I have a formula that contains some terms and a data frame (the output of an earlier model.frame() call) that contains all of those terms and some more. I want the subset of the model frame that contains only the variables that appear in the formula.

ff <- log(Reaction) ~ log(1+Days) + x + y
fr <- data.frame(`log(Reaction)`=1:4,
                 `log(1+Days)`=1:4,
                 x=1:4,
                 y=1:4,
                 z=1:4,
                 check.names=FALSE)

The desired result is fr minus the z column (fr[,1:4] is cheating -- I need a programmatic solution ...)

Some strategies that don't work:

fr[all.vars(ff)]
## Error in `[.data.frame`(fr, all.vars(ff)) : undefined columns selected

(because all.vars() gets "Reaction", not log("Reaction"))

stripwhite <- function(x) gsub("(^ +| +$)","",x)
vars <- stripwhite(unlist(strsplit(as.character(ff)[-1],"\\+")))
fr[vars]
## Error in `[.data.frame`(fr, vars) : undefined columns selected

(because splitting on + spuriously splits the log(1+Days) term).

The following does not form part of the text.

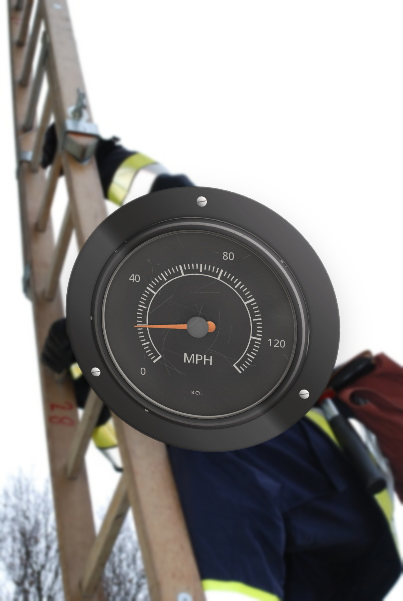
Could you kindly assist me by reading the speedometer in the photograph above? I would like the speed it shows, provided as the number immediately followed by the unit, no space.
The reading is 20mph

I've been thinking about walking down the parse tree of the formula:

ff[[3]]       ## log(1 + Days) + x + y
ff[[3]][[1]]  ## `+`
ff[[3]][[2]]  ## log(1 + Days) + x

but I haven't got a solution put together, and it seems like I'm going down a rabbit hole. Ideas?


Solution

  • This should work:

    > fr[gsub(" ","",rownames(attr(terms.formula(ff), "factors")))]
      log(Reaction) log(1+Days) x y
    1             1           1 1 1
    2             2           2 2 2
    3             3           3 3 3
    4             4           4 4 4
    

    And props to Roman Luštrik for pointing me in the right direction.

    Edit: Looks like you could pull it out off the "variables" attribute as well:

    fr[gsub(" ","",attr(terms(ff),"variables")[-1])]
    

    Edit 2: Found first problem case, involving I() or offset():

    ff <- I(log(Reaction)) ~ I(log(1+Days)) + x + y
    fr[gsub(" ","",attr(terms(ff),"variables")[-1])]
    

    Those would be pretty easy to correct with regex, though. BUT, if you had situations like in the question where a variable is called, e.g., log(x) and is used in a formula alongside something like I(log(y)) for variable y, this will get really messy.